Where else would a weekly poop session with a coach, whose team just absorbed a 70-7 shellacking, start with his commenting on what a fine day it was, weather-wise, then ordering up a standing ovation for the folks who prepared the mushroom soup?

There is much to be said about the good that can be created by positive reinforcement, the manner in which Maryland's mentor Mark Duffner chooses to deal with his team without exception. But there comes a time. . .

Did you know the Terrapins did a heckuva job the other night stopping Penn State when it had a first down on the Maryland 5-yard line? "And look at the number of times we forced them to punt," noted the coach, proudly.

Duffner then rattled off the names of several players who played well and what a positive experience it was because (1) it was an opportunity to play a fine team, (2) the Terrapins didn't quit, and (3) running back Mark Mason got through the fifth game without injury.

The coach was flying now: "Our simplified defensive scheme got more guys to the ball quicker."

Only problem was what happened when they got there: nothing. Most of the lads in red shirts didn't even get the number of the Penn State ball carrier as he sped away.

Ear-witnesses would swear the coach was talking about a tough loss to the Nittany Lions, not this 63-point humiliation. And this on the wings of losses that have seen Maryland allow point totals of 43-59-42-55. Remember, this ain't bingo or basketball.

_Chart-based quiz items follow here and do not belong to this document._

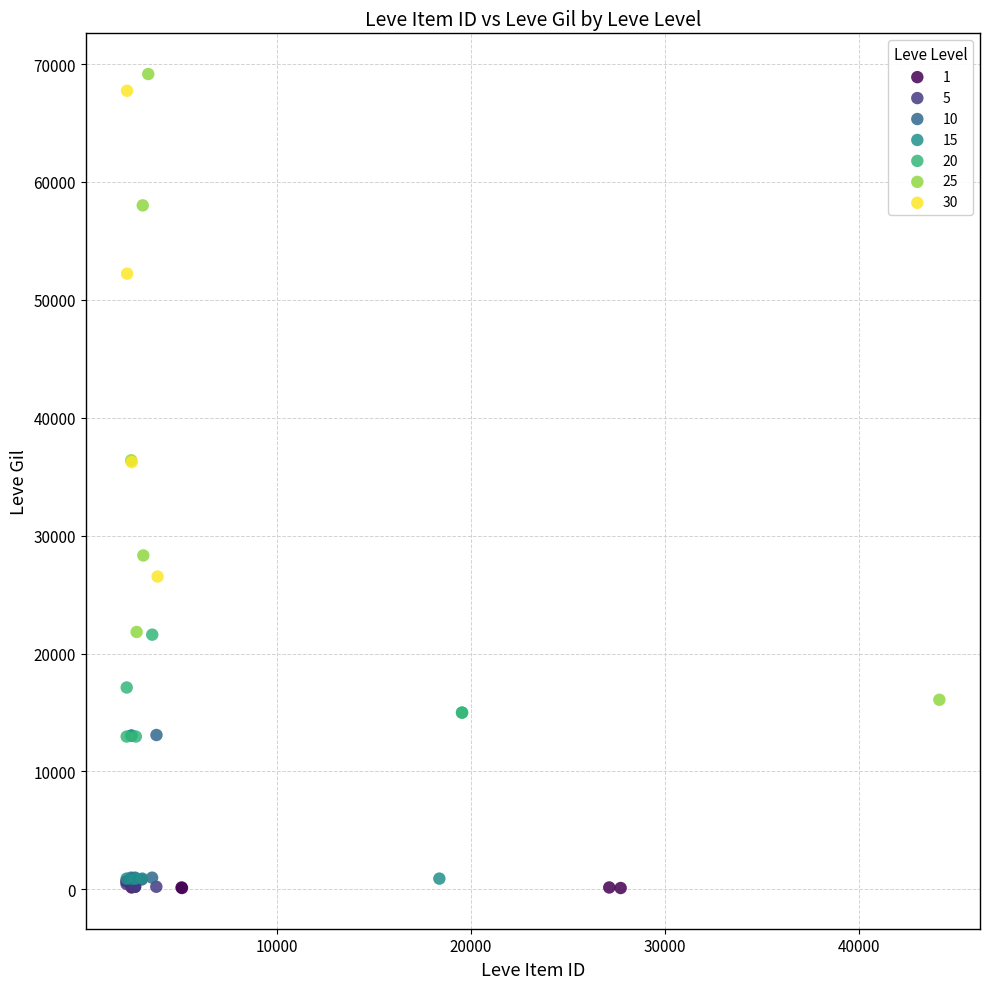

Which series has the widest spread of Y values?

25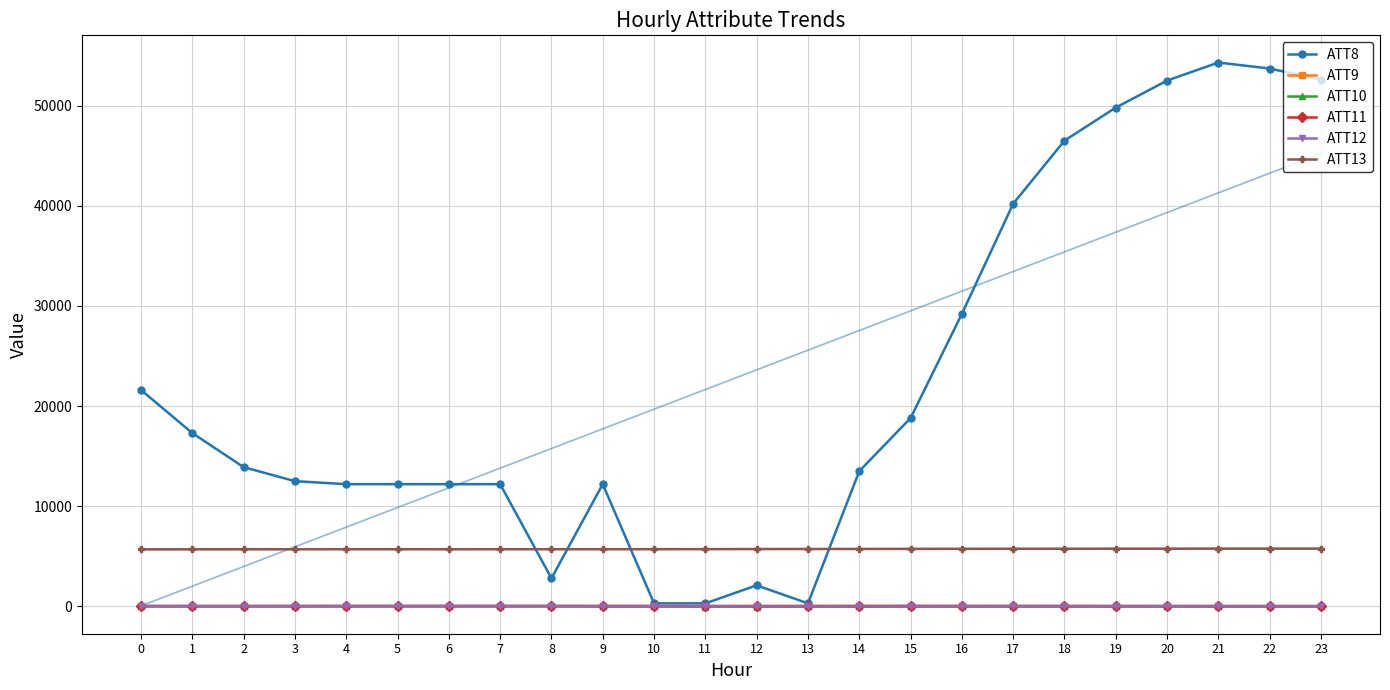

Count the number of categories in the chart.

24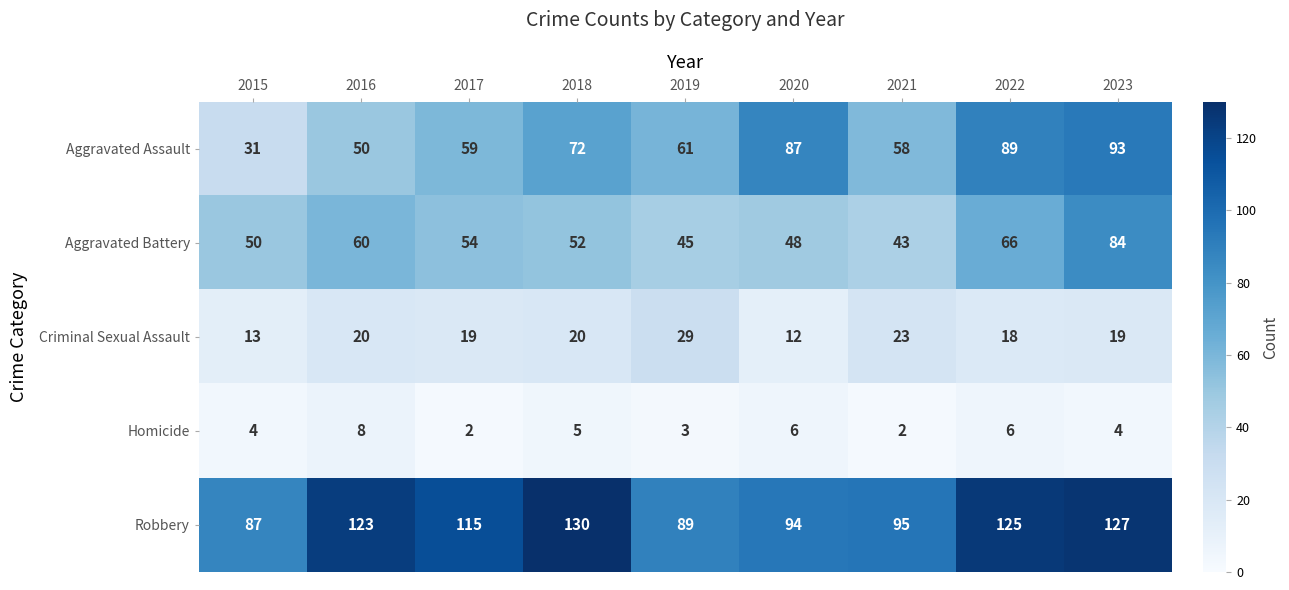

What is the sum of the Criminal Sexual Assault values at 2016 and 2020?

32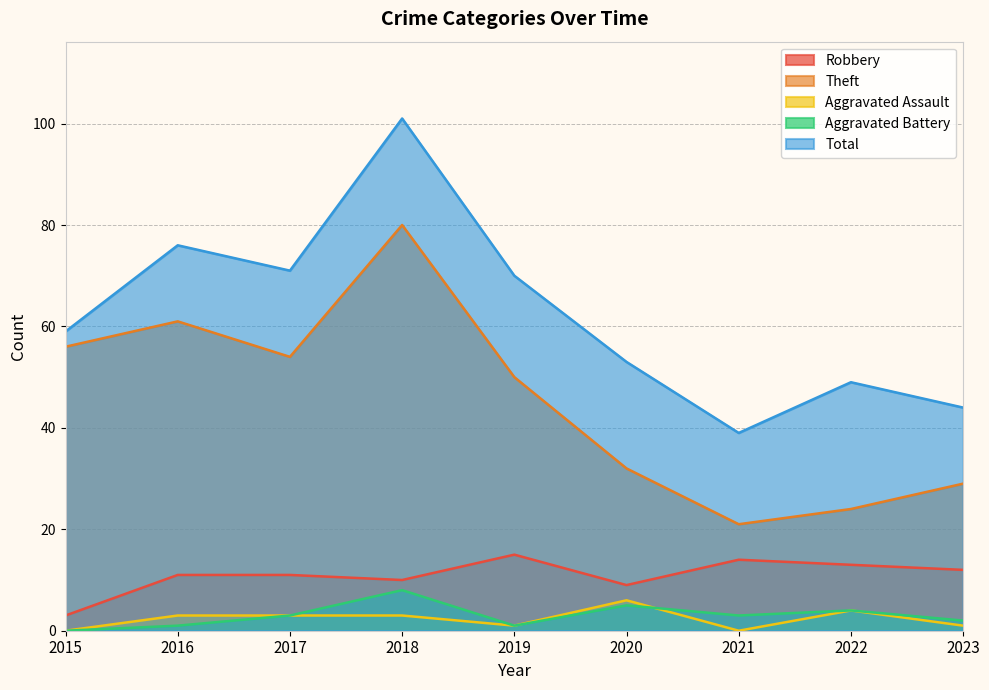

List the series in order of their peak value, lowest first.

Aggravated Assault, Aggravated Battery, Robbery, Theft, Total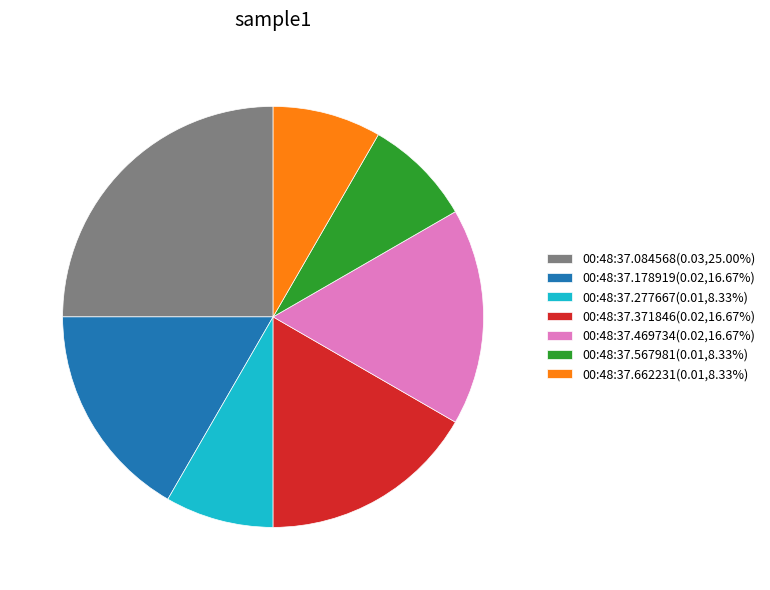

Combined, do 00:48:37.084568(0.03,25.00%) and 00:48:37.178919(0.02,16.67%) account for over 50%?

No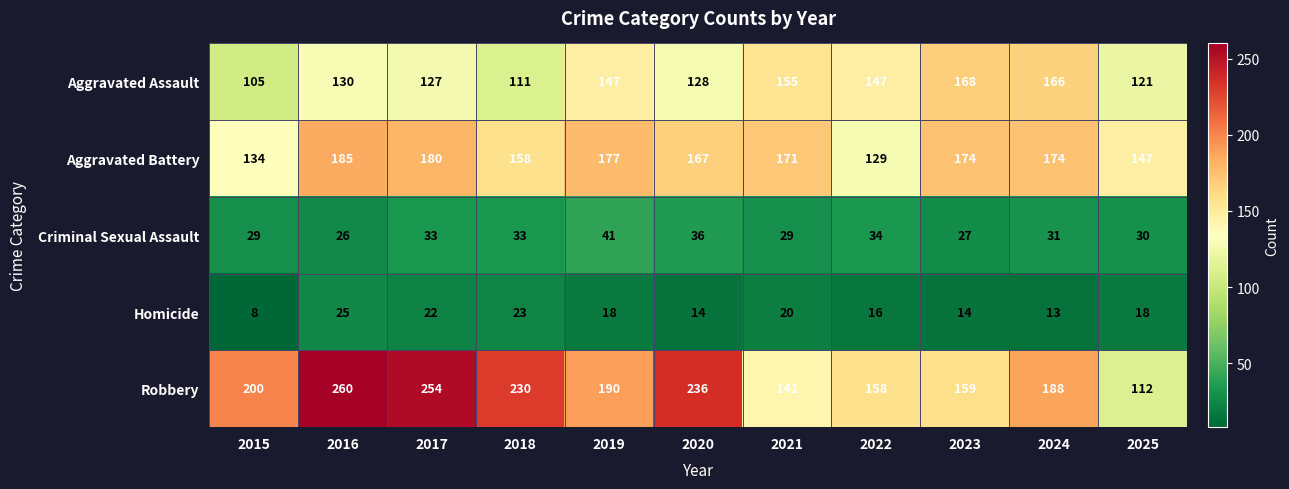

What is the average value of the Aggravated Assault series?

137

As he has said after every pounding, Duffner offered, "I take the responsibility for the execution of our football team." That's very noble of him, but it's also foolhardy and, perhaps, counter-productive.

Football isn't charm school, basic training for a night at the ballet or a nature walk in such locales as Tallahassee, Chapel Hill and Blacksburg on warm fall afternoons. It seems well past the time when the coach should stop covering up for his staff and the hired hands.

After all, Maryland has handed out dozens and dozens of scholarships that are worth anywhere from $10,000 to $15,000 per year and with the acceptance of same by players comes the responsibility of performing reasonably well.

At the same time, the Terps have a battery of assistant coaches drawing handsome salaries who carry the responsibility of recruiting well and preparing players to perform in a reasonable manner. You begin to question their effectiveness when they put in 12- and 14-hour days consistently and, if anything, the team appears to be regressing.

After spring practice, what is now referred to as "fall camp" by coaches and five games against admittedly-tough competition, Maryland's team is giving indication that it is not football it is engaged in. Touch football, maybe, or flag football.

Mark Duffner insists he's never going to take a "woe is me, down in the dumps attitude," which is admirable. But if after each succeeding loss, the only things players hear is that they're a swell bunch and they're young and improving and things will be all right, the current sorry situation might go on forever.

"The key thing is for us to stay together," says Duffner. "We've got a second season starting now. We have to be focused toward the great opportunity we face at Georgia Tech this week."

Wrong, coach, the key is for the players to become better individually, then to put a cast out there that can play a reasonably balanced game in all facets of football. That means blocking and tackling, running and getting away from a hellzapoppin' offense that places an alarmingly inept defense on the field any more than necessary.

The Terps have been exciting to watch when they have the ball, as attests their scoring totals of 29-42-37-28 prior to Saturday night. But it was inevitable that some opponent would get serious about stopping them, as Penn State obviously did, and you saw the results: five sacks, four interceptions, two fumbles.

"These things put added pressure on our defense," said the coach. "We were disrupted in the execution of our attack and never were able to get into effective synchronization."

No kidding.

Captain Bligh, Simon Legree, Frank Kush, any of you guys interested in coming in here and kicking some positive reinforcement?